YOUR GOAL: Rewrite the lines of the entries as a Markdown table with the columns Row and Line, starting with the line that contains "15. Talha Qasim #4972" and going on through the line that contains "34. M Ahamd #6050". Leave out any blank lines.

Text pulled from the pages
Content starts

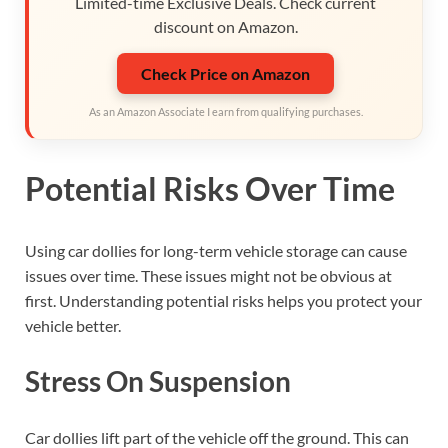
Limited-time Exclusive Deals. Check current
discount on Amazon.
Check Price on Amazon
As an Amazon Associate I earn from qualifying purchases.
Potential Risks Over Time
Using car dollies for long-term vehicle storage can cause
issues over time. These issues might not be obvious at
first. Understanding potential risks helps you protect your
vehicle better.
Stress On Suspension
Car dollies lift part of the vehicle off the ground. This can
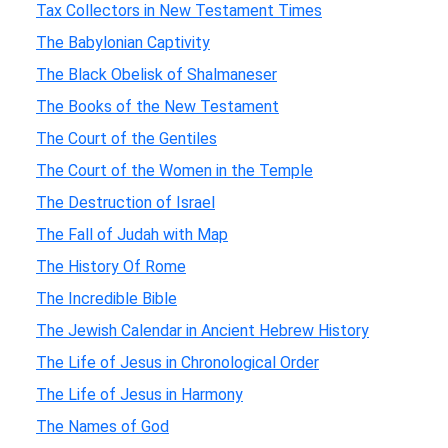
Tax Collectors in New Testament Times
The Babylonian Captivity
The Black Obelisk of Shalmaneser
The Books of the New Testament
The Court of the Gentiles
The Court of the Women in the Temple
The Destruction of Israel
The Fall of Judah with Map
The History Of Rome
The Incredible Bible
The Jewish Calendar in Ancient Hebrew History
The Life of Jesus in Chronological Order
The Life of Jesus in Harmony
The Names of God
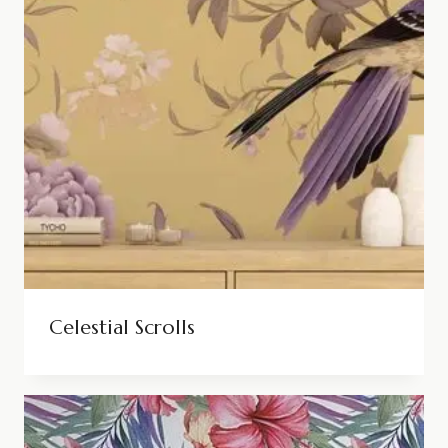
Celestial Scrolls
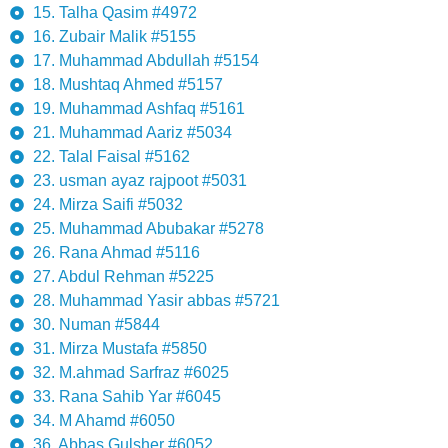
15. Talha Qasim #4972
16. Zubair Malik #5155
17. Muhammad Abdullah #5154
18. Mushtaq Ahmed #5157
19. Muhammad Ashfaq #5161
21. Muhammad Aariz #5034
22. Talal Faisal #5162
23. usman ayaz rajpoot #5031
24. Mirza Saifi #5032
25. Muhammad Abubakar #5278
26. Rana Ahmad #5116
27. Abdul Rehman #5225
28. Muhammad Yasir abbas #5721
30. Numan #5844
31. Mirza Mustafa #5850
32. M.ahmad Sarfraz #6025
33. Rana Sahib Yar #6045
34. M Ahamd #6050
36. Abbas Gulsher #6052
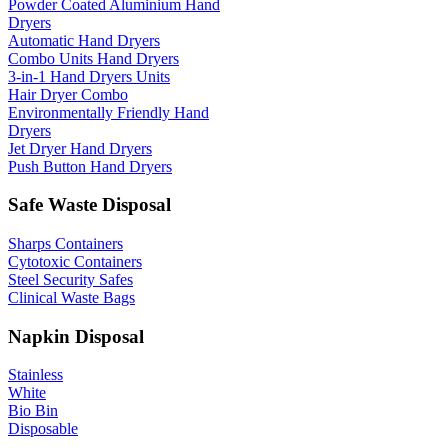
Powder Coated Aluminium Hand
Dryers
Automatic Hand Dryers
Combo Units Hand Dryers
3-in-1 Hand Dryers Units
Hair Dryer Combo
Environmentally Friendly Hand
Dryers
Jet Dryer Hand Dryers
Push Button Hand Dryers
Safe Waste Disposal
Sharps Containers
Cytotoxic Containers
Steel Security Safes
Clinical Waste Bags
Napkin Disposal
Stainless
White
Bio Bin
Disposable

Content ends

RESULT OF THE TASK:
| Row | Line |
|---|---|
| 1 | 15. Talha Qasim #4972 |
| 2 | 16. Zubair Malik #5155 |
| 3 | 17. Muhammad Abdullah #5154 |
| 4 | 18. Mushtaq Ahmed #5157 |
| 5 | 19. Muhammad Ashfaq #5161 |
| 6 | 21. Muhammad Aariz #5034 |
| 7 | 22. Talal Faisal #5162 |
| 8 | 23. usman ayaz rajpoot #5031 |
| 9 | 24. Mirza Saifi #5032 |
| 10 | 25. Muhammad Abubakar #5278 |
| 11 | 26. Rana Ahmad #5116 |
| 12 | 27. Abdul Rehman #5225 |
| 13 | 28. Muhammad Yasir abbas #5721 |
| 14 | 30. Numan #5844 |
| 15 | 31. Mirza Mustafa #5850 |
| 16 | 32. M.ahmad Sarfraz #6025 |
| 17 | 33. Rana Sahib Yar #6045 |
| 18 | 34. M Ahamd #6050 |